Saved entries
+++

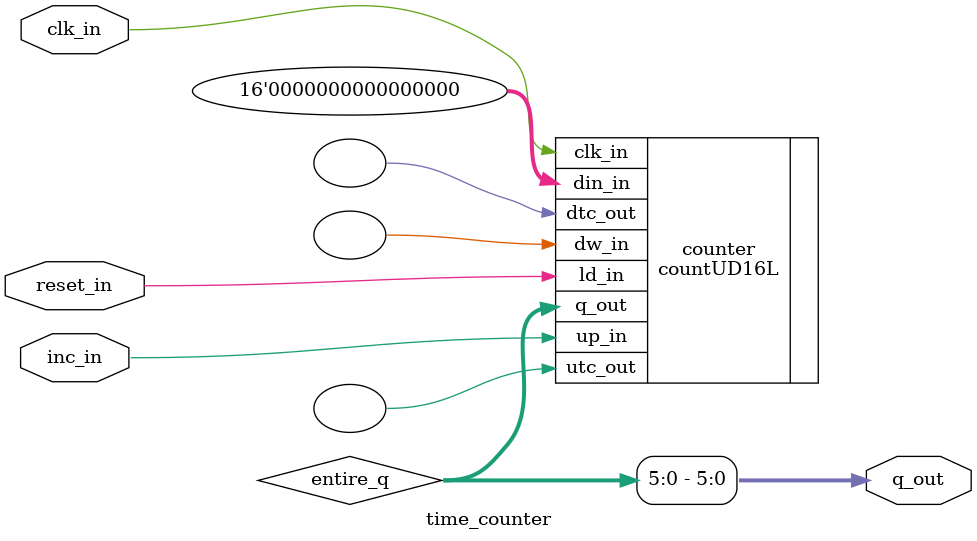
<source format=v>
`timescale 1ns / 1ps

module time_counter
(
    input clk_in,
    input inc_in,
    input reset_in,
    
    output [5:0] q_out
);

    wire [15:0] entire_q;
    
    countUD16L counter 
    (
        .clk_in(clk_in),
        .up_in(inc_in),        
        .dw_in(),             
        .ld_in(reset_in),      
        .din_in(16'b0000000000000000),    
        .q_out(entire_q),              
        .utc_out(),                  
        .dtc_out()                   
    );
    
    assign q_out = entire_q[5:0];
    
endmodule

</source>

+++

Instruction:
What lines in the entries above include the string "input"? Return each one.

Output of the exercise:
    input clk_in,
    input inc_in,
    input reset_in,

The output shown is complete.